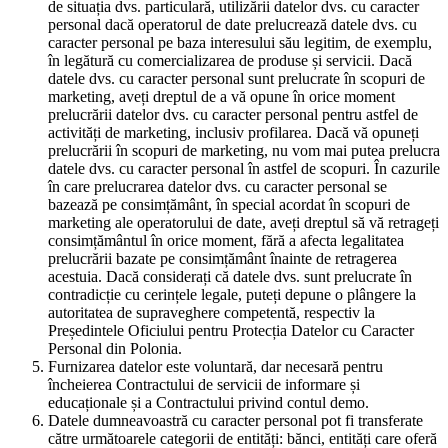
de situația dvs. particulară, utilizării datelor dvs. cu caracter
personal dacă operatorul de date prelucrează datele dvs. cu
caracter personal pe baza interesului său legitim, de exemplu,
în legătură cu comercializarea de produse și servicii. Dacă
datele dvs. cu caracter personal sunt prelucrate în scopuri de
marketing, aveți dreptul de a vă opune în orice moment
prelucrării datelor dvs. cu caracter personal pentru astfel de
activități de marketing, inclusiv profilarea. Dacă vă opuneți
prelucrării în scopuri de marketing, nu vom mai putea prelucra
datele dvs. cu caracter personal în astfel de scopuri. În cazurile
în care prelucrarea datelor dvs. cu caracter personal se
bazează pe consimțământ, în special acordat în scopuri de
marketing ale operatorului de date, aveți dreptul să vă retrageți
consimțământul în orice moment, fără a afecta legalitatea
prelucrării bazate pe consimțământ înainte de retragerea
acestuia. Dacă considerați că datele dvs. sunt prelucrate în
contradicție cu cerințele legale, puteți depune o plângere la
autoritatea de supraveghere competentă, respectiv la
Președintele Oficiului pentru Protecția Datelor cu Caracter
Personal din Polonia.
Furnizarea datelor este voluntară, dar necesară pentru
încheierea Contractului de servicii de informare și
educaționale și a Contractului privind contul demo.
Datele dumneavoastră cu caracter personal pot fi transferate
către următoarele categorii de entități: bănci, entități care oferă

=-=-=-=-=

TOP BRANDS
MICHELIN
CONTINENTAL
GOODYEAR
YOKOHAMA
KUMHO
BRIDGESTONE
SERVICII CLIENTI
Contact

=-=-=-=-=

§ What you will do:
Output exactly one stretch of the listing: from the line containing "Președintele Oficiului pentru" through the line containing "educaționale și a", both end lines included.

§ Answer space:
Președintele Oficiului pentru Protecția Datelor cu Caracter
Personal din Polonia.
Furnizarea datelor este voluntară, dar necesară pentru
încheierea Contractului de servicii de informare și
educaționale și a Contractului privind contul demo.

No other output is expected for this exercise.